CAMERON: I started years ago as a TV designer and black and white was just coming to an end. So it was an interesting transition to color. I mean, you had to learn a whole new technique for color. It was quite interesting, for this movie, to have to go back to a whole lot of years ago and try to remember. You do design differently for black and white.

Q: And, what sets are in the black and white footage?

CAMERON: Frankenstein's castle, windmills... I don't know, it was 47 weeks ago, now.

Q: It seems like Frankenstein's lab is gray, and Dracula's is black. Is that a correct perception?

CAMERON: Yeah, sort of beigey grays. I saw the old movies, and I wanted a bit more warmth in Frankenstein's lab, so it's actually mid-grays with beiges and then the machinery itself adds copper color. With Dracula, I wanted icy and cold and violent.

Q: Does the Wolf Man have a lair?

CAMERON: There are some questions I'm not allowed to answer.

Q: Are most of your sets supported digitally?

CAMERON: Yes. I did The Mummy and The Mummy Returns, so I've worked with ILM a lot and so I do the overall kind of look, and the matte artists embellish them.

Q: What was your aim for the overall look of the sets?

CAMERON: Probably a gothic look is the best way to describe it. I didn't want it to look like a fairy tale, necessarily. For the castles, we went to a famous one which is in the Czech Republic, which is a very gothic, tough-looking castle – it not a German romantic. It's based in medieval reality, and even though there's a gothic feel, I wanted a sort of architectural reality to Dracula's castle. So you actually look at it and think it could exist.

Q: When should computers take over from the actual sets?

CAMERON: I think if there's a lot of interaction with the artists, I think it made for much better acting if there's a real set. A lot of sets are just computer-generated and I think the acting suffers for it.
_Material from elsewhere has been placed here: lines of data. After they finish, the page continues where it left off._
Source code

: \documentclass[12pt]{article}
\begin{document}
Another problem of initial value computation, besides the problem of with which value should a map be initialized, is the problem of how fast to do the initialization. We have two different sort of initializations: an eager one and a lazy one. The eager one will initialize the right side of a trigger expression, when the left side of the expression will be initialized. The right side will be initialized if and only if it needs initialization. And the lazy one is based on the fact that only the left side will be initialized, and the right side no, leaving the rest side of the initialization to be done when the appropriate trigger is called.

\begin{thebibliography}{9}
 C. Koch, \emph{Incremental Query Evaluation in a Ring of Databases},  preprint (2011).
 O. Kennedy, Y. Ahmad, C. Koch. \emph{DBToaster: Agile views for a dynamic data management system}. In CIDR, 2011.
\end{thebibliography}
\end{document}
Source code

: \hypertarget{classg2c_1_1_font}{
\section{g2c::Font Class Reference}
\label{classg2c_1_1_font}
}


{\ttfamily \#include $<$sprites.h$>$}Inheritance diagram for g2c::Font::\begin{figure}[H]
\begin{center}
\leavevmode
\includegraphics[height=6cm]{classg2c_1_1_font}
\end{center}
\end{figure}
Q: Why are some of the sets digitized?

CAMERON: Some are digital because of the sheer scale. I built a bridge which was 200 feet long, but the final bridge should be 1000 feet, obviously it would be too expensive to do it for real. And you can use the actual part of the bridge I built, so the actors have something to relate to, but the whole rest of it will be put in digitally, because in some shots the actors can be digital as well because they'll be so far away. But once you get into the faces, the close ups and medium shots, I think you have to have those sets.

Q: What's the huge machine in Frankenstein's lab?

CAMERON: Call it whatever you like. I don't know, I just looked up massive things in Victorian inventions and early electricity, and it's an amalgam of a huge amount of different information.

Q: That thing obviously doesn't exist in reality...

CAMERON: Well, as I said, it is based on mechanical Victorian reality, but in bits and pieces. I just wanted a large-scale thing standing in the middle of the set! It looks impressive. It channels the electricity down into Frankenstein's lab.

Q: Is that what makes the monster come alive?

CAMERON: That's the thing that brings all the electricity from the thunder storms going on overhead and channels it down into him, yes.

Q: Do you have any colorful sets?

CAMERON: Well, have you seen the trailer they put together at all? The ballroom is... there are several sets like the ballroom, sort of a lot of swirling of color and ripples, and mirrors and candles. But again, it's a kind of controlled color palette. It's more like a Velasquez than a Van Gogh.

Q: How closely do you actually work with ILM?

CAMERON: Really closely. Really closely. For example, this set we're on was used a couple of weeks ago for the upside down scene – this is the ceiling – and Dracula rises out of his coffin and walks across the floor, walks up the 60 foot column, and comes on the scene where the brides are hanging upside down. There were wires, and so the brides and Dracula were hanging upside down for real. You could do that digitally, but it somehow looks much better when you've real hair hanging, real skin, and so on. Gravity's actually working when you hang the real actors upside down. But in the transition, in the big, wide shot of the set, is going to be an ILM creation with digital characters. But the close up stuff is my sets. So I work with ILM because obviously they have to create the wide shot based on what I've designed.